The wan grey palette that permeates throughout the entire movie is indicative of the film’s slow trudge towards gloom. Even though the film is an aesthetic homage to Ingmar Bergman, the movie is filled with themes that we now associate with Woody — the complications and politics of family relationships, the perpetual insecurity of being an artist, the inevitable drive to find meaning despite one’s finite mortality…This film might not be a comedy but it certainly is a product of Allen’s mind.
Geraldine Page’s performance displays the vulnerability and melancholia of a woman trying to maintain a grasp on her sanity. Her emotional breakdown was catalyzed by the departure of her husband, who asks her permission to have a “trial separation” so matter-of-factly that it was candid to the point of cruelty. Every time the camera closes up on her, the light falls with such softness and veneration for the grace of her aged face. This is something from Bergman’s directorial playbook: Allen lets the face speak for his character’s interior life. In this case, the wrinkles and resignation in her eyes reveals brittleness and a longing for a time when she experienced intimacy in its most profound sense.
She is assisted in her late life tribulations by her three daughters: Renata (Diane Keaton), Joey (Mary Beth Hurt) and Flyn (Kristin Griffith). Each of them represents a different approach on how their mother should cope with her separation and each comes with their own set of neuroses. Renata wants Eve to remain hopeful, to hold on to the possibility that a reconciliation can happen. Joey is a pragmatist who thinks that the sooner her mother comes to accept the reality of her separation, the sooner she can get over her misery and move on with her life. Flyn is a D-list actress living in Hollywood who represents escapism, emptiness, and not confronting one’s demons. Eve gets pushed and pulled in different directions, adding further strain to her already damaged self. Their contradicting advice entrenched her psychosis instead of providing salvation.
The cold rigidity of Eve is confronted by Maureen Stapleton’s Pearl, her husband’s new wife. Allen introduces her in a gown of vibrant red, the complete opposite of the somber blacks and greys of Eve’s wardrobe. Unlike the restrictive, extremely restrained way Eve lives her life, Pearl is filled with vivacity and warmth and tenderness. She might not have the intellect or artistic taste that Eve had, but what she has is an enthusiasm for the spontaneous and the unknown. She thrives in her lack of control.

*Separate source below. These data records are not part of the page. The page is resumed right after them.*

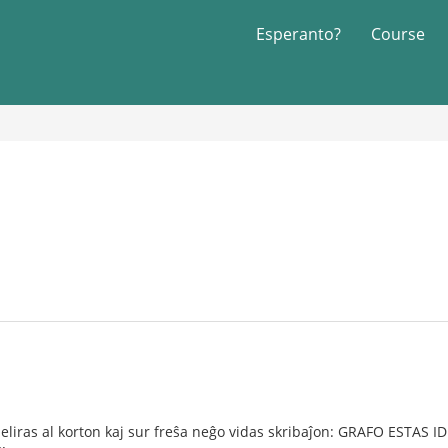
Esperanto?
Course
eliras al korton kaj sur freŝa neĝo vidas skribaĵon: GRAFO ESTAS ID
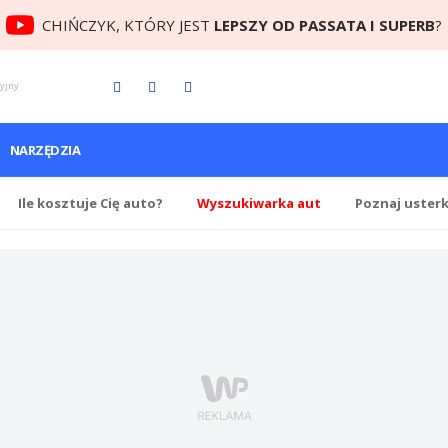
CHIŃCZYK, KTÓRY JEST
LEPSZY OD PASSATA I SUPERB
?
cyjny
NARZĘDZIA
Ile
kosztuje Cię
auto?
Wyszukiwarka aut
Poznaj uster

As their father replaces Eve with Pearl, the Oedipal tension between the three daughters and this stranger grows stronger. But much like Eve’s breakdowns which largely remained under the surface, the friction between them is also mostly concealed. In his movies, Woody Allen designates the shrink’s office, the diary, the narrating voice-over as the spaces where raw, id-driven emotions should explode. They have no place in public places because they disrupt a social harmony that must be maintained. They belong to the cavernous interiors of the human psyche.

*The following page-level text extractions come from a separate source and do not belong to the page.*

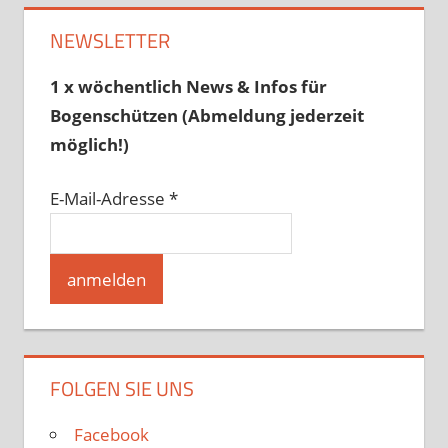
NEWSLETTER
1 x wöchentlich News & Infos für
Bogenschützen (Abmeldung jederzeit
möglich!)
E-Mail-Adresse
*
FOLGEN SIE UNS
Facebook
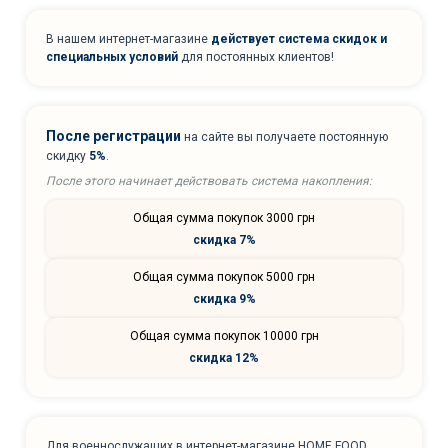
В нашем интернет-магазине
действует система скидок и
специальных условий
для постоянных клиентов!
После регистрации
на сайте вы получаете постоянную
скидку
5%
.
После этого начинает действовать система накопления:
Общая сумма покупок 3000 грн
скидка 7%
Общая сумма покупок 5000 грн
скидка 9%
Общая сумма покупок 10000 грн
скидка 12%
Для военнослужащих в интернет-магазине HOME FOOD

Interiors is part of a cinematic movement that belongs to the same league as Kramer v.s. Kramer, Scene from a Marriage and other movies in the 70’s that dealt with divorce, separation, and the instability of families. This is Allen’s follow-up to the wildly successful Annie Hall, and its tone could not be any more different. It is one of his most under-appreciated films, with some critics calling it pretentious and accusing Allen of being an outright copycat of Bergman’s work. Granted, this was the first “serious” drama that he made and at this point in his career, he was still better known for his reinvention of American comedy.

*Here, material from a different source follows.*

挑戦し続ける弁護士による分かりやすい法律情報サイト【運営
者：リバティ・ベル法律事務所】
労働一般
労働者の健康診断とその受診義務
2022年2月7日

The themes he explores here are better laid out in 1986’s Hannah and Her Sisters, where he is able to construct a more sophisticated family dynamic. Hannah is much more finessed and features characters whose flaws are more real and accessible. He also didn’t have to rely on the dramatic peg of mental illness to tell a dramatic story. But the psychological studies he does here shows a man whose understanding both of the intricacies of the human mind and the narrative structure is eminent. If anything, Interiors was necessary in order to improve the acuity of his latter films. But in terms of intuition, intelligence and insight, this movie is brimming with everything that’s good about Woody Allen.